(Records from a dataset)
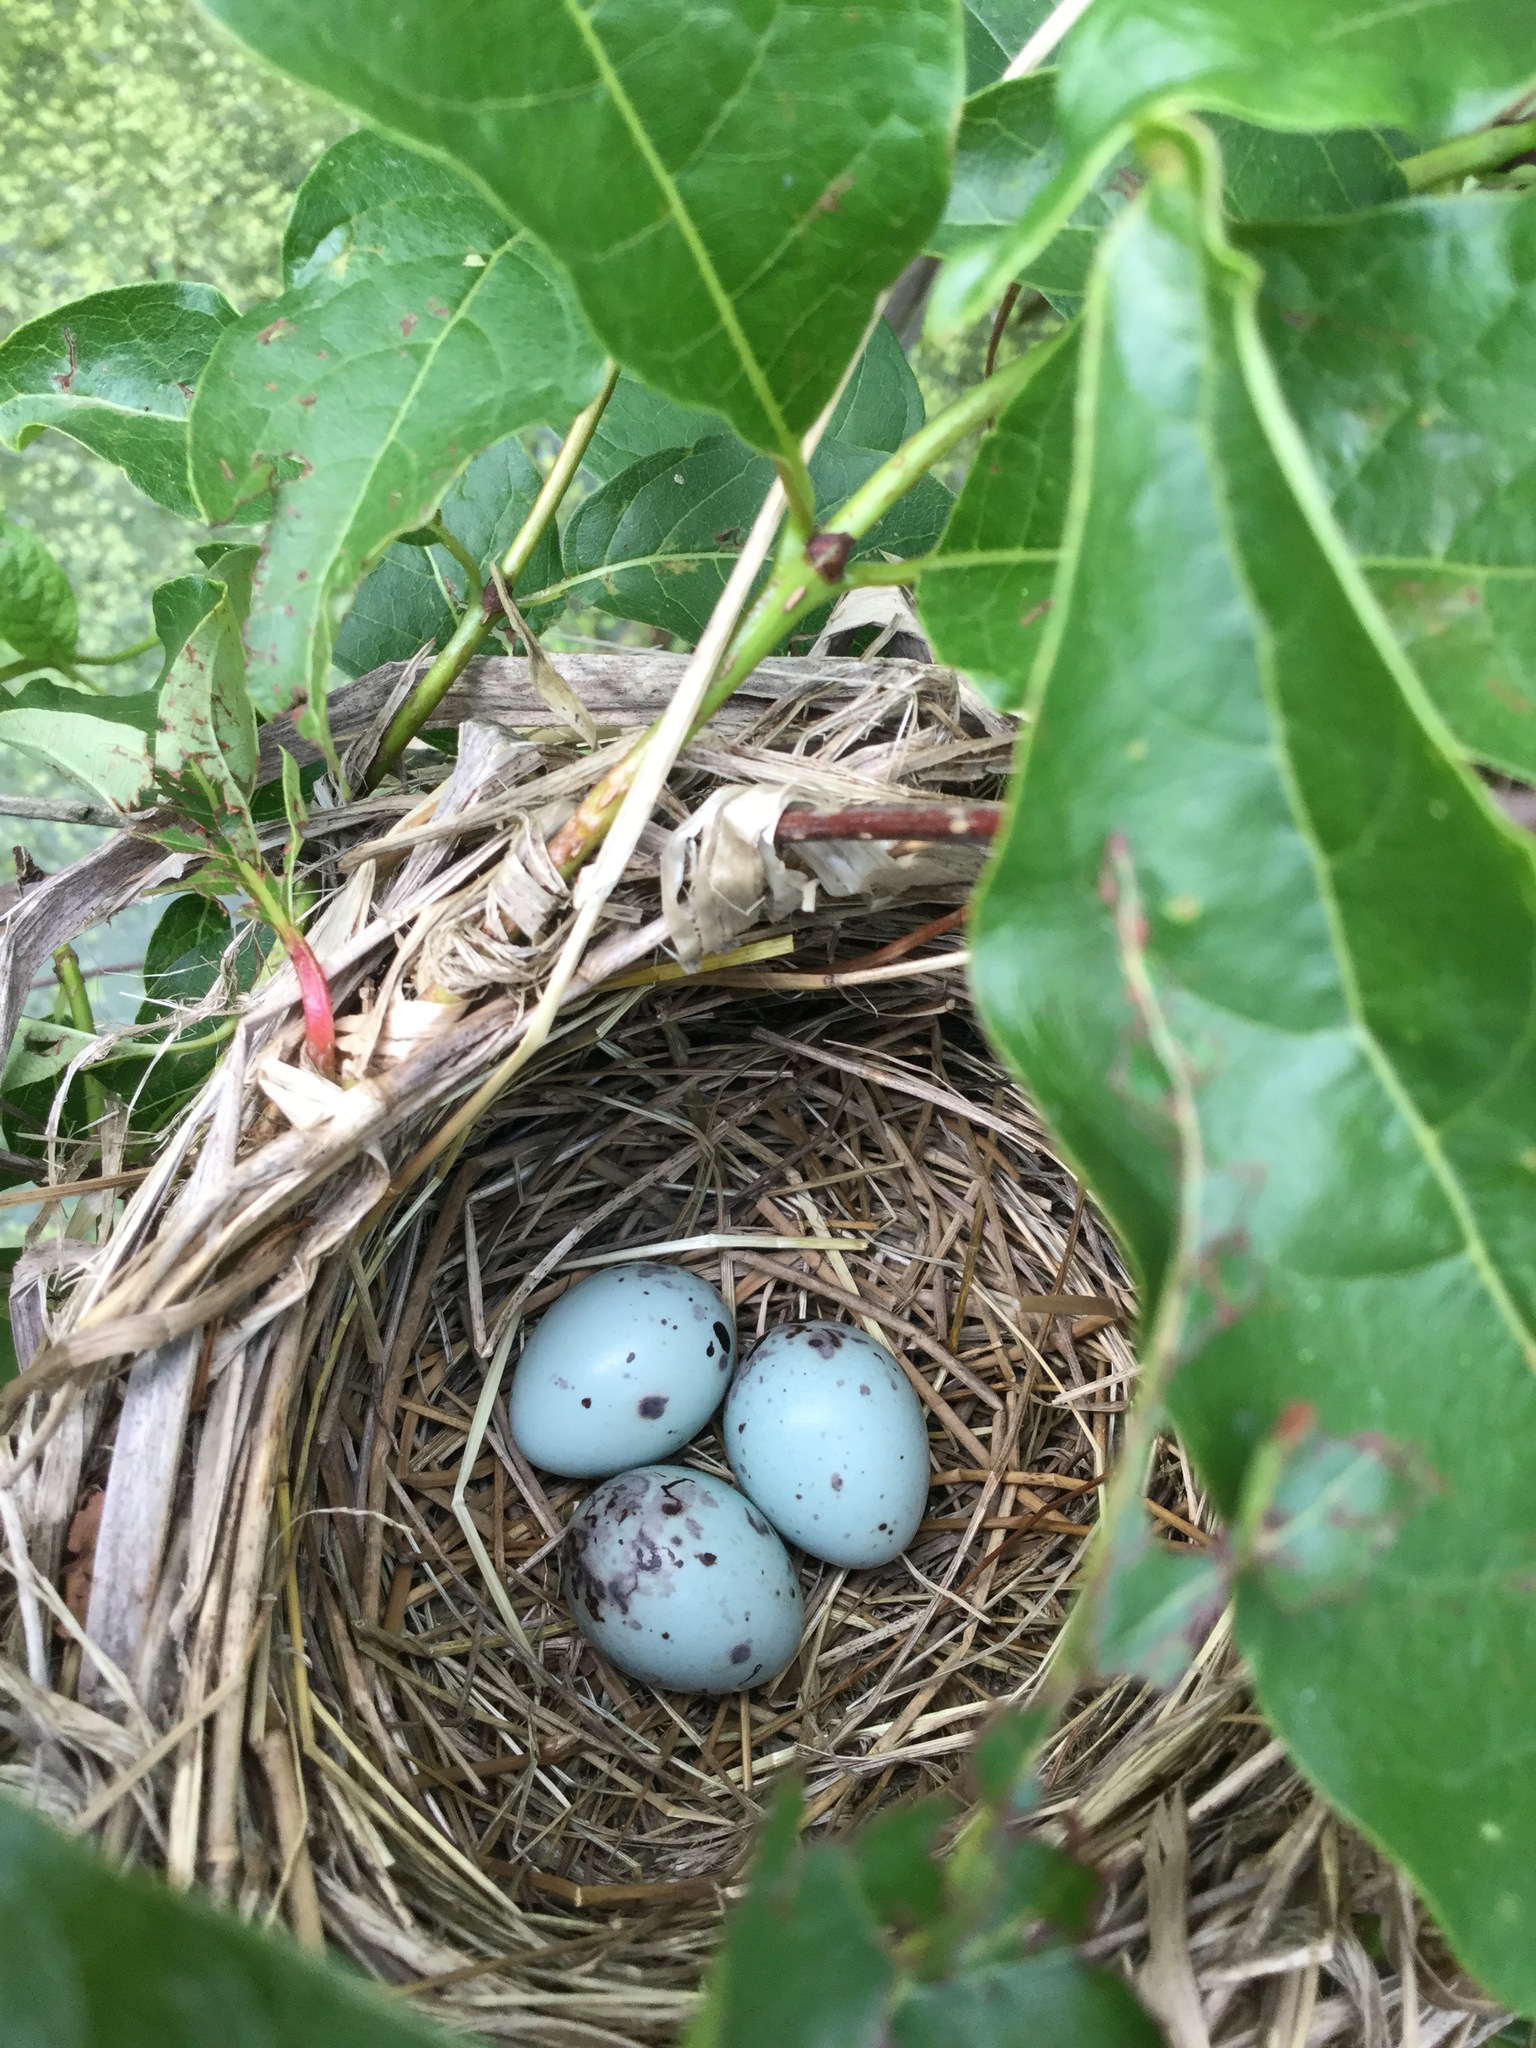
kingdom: Animalia
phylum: Chordata
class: Aves
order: Passeriformes
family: Icteridae
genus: Agelaius
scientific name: Agelaius phoeniceus
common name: Red-winged blackbird
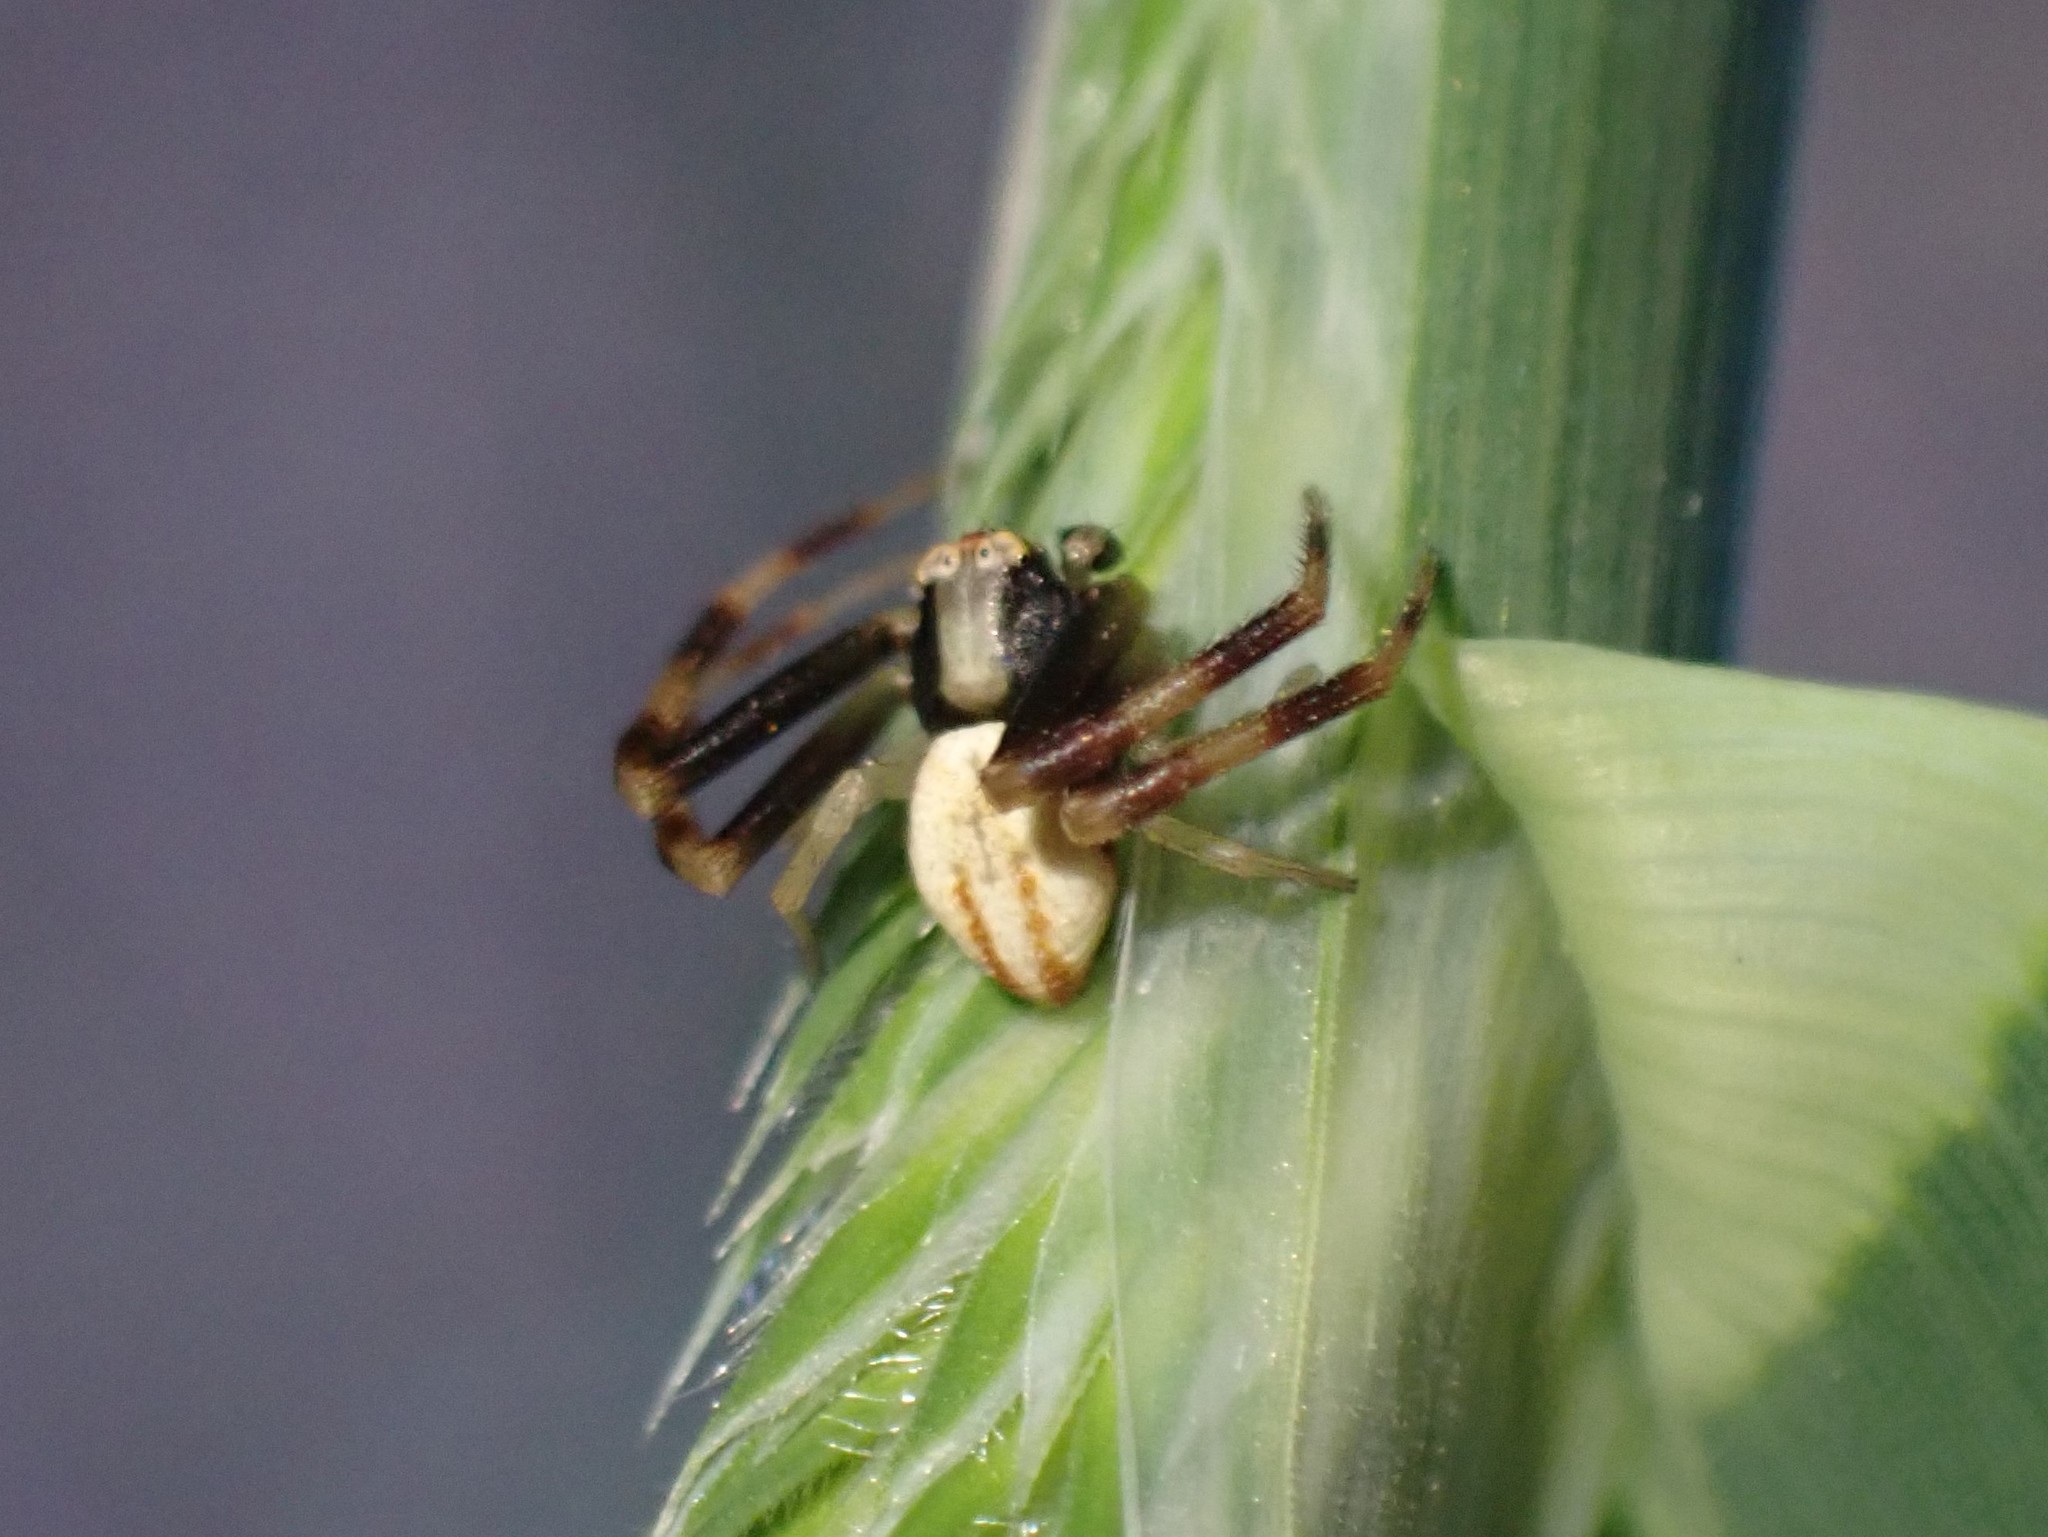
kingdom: Animalia
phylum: Arthropoda
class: Arachnida
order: Araneae
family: Thomisidae
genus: Misumena
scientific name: Misumena vatia
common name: Goldenrod crab spider
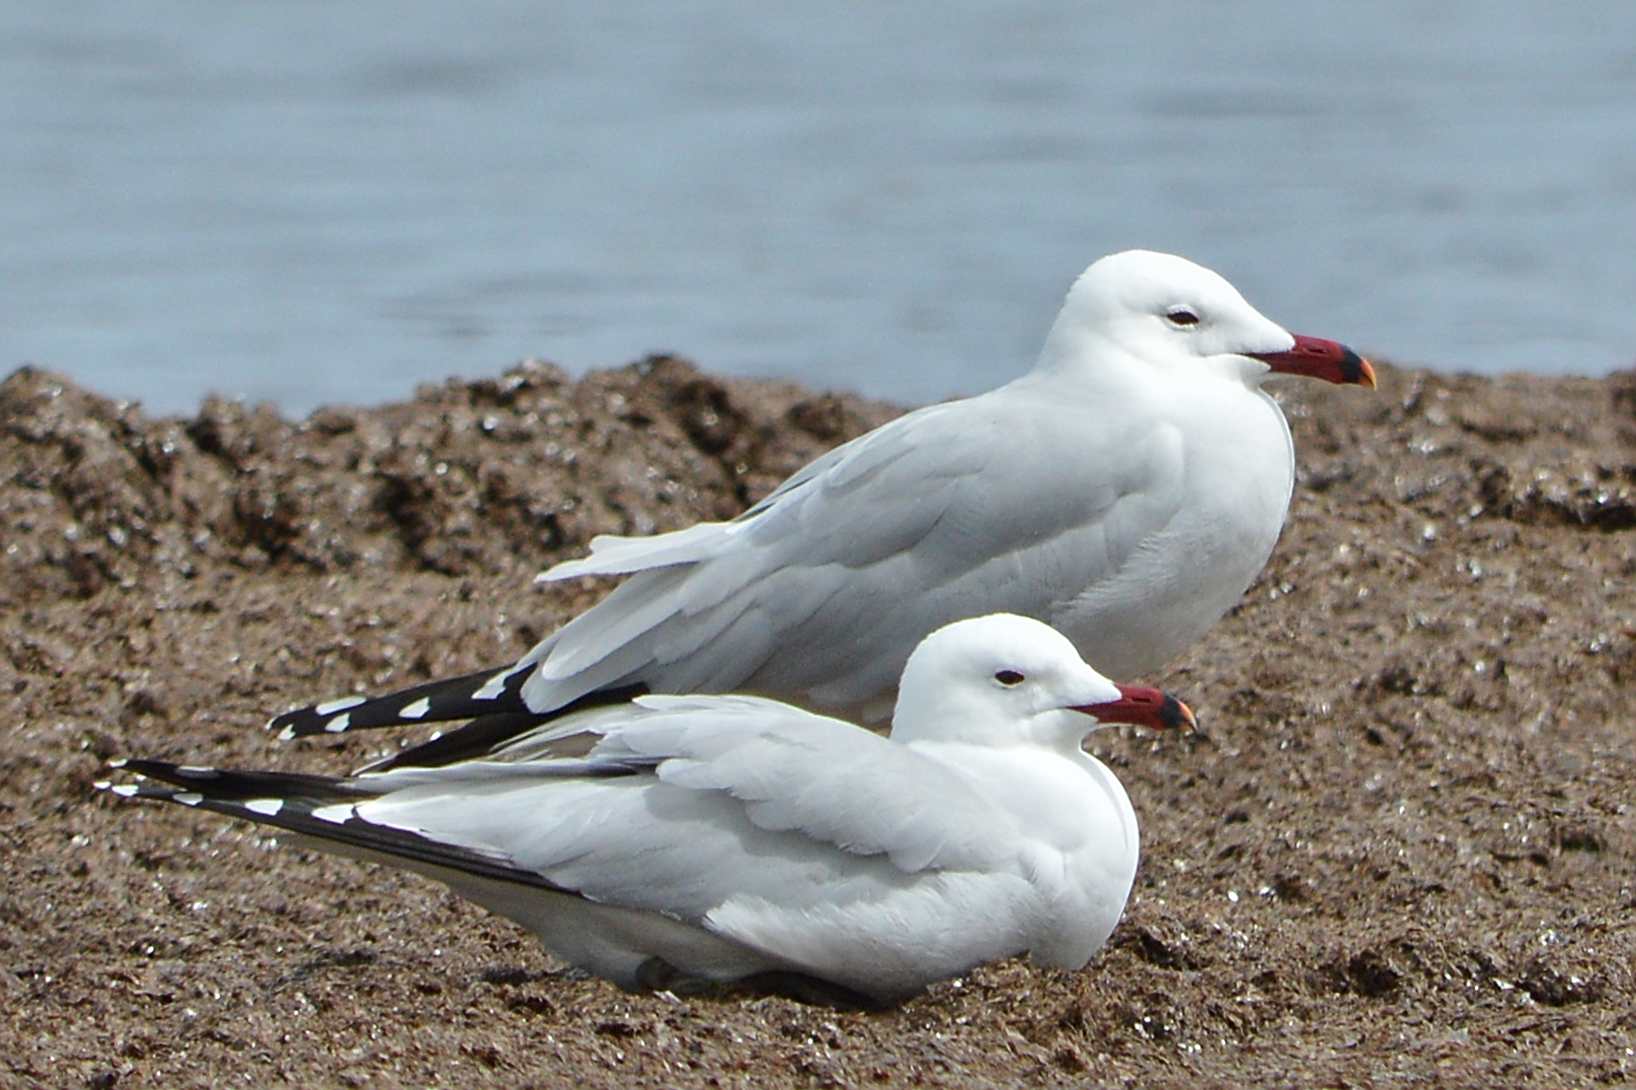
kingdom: Animalia
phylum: Chordata
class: Aves
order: Charadriiformes
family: Laridae
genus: Ichthyaetus
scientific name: Ichthyaetus audouinii
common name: Audouin's gull
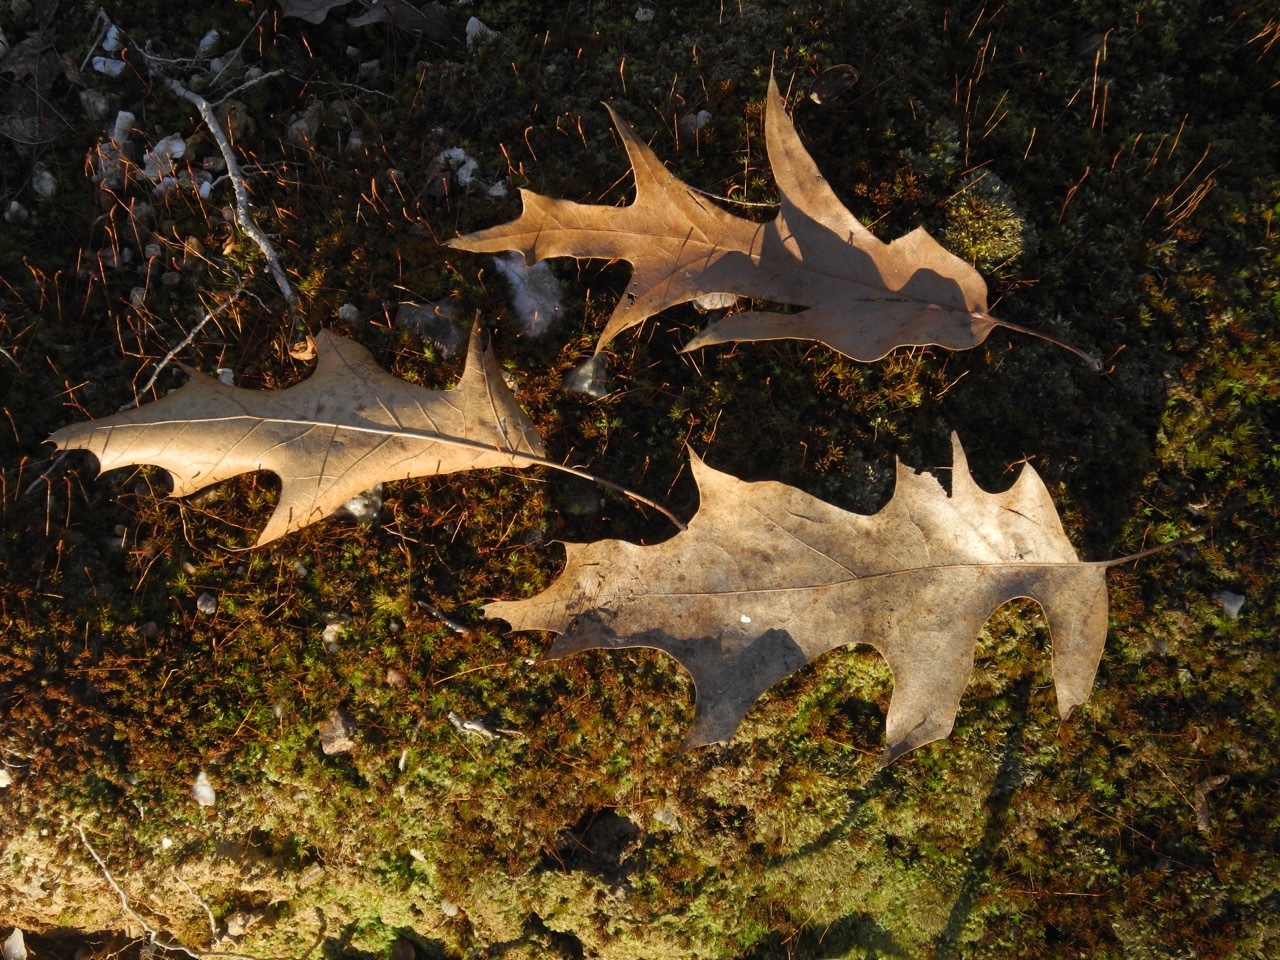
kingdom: Plantae
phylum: Tracheophyta
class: Magnoliopsida
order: Fagales
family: Fagaceae
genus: Quercus
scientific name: Quercus pagoda
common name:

▸ Exercise description: Could you give all of the entries above again, line for line, but without the pictures?

▸ Written response:
kingdom: Animalia
phylum: Chordata
class: Aves
order: Passeriformes
family: Icteridae
genus: Agelaius
scientific name: Agelaius phoeniceus
common name: Red-winged blackbird
kingdom: Animalia
phylum: Arthropoda
class: Arachnida
order: Araneae
family: Thomisidae
genus: Misumena
scientific name: Misumena vatia
common name: Goldenrod crab spider
kingdom: Animalia
phylum: Chordata
class: Aves
order: Charadriiformes
family: Laridae
genus: Ichthyaetus
scientific name: Ichthyaetus audouinii
common name: Audouin's gull
kingdom: Plantae
phylum: Tracheophyta
class: Magnoliopsida
order: Fagales
family: Fagaceae
genus: Quercus
scientific name: Quercus pagoda
common name:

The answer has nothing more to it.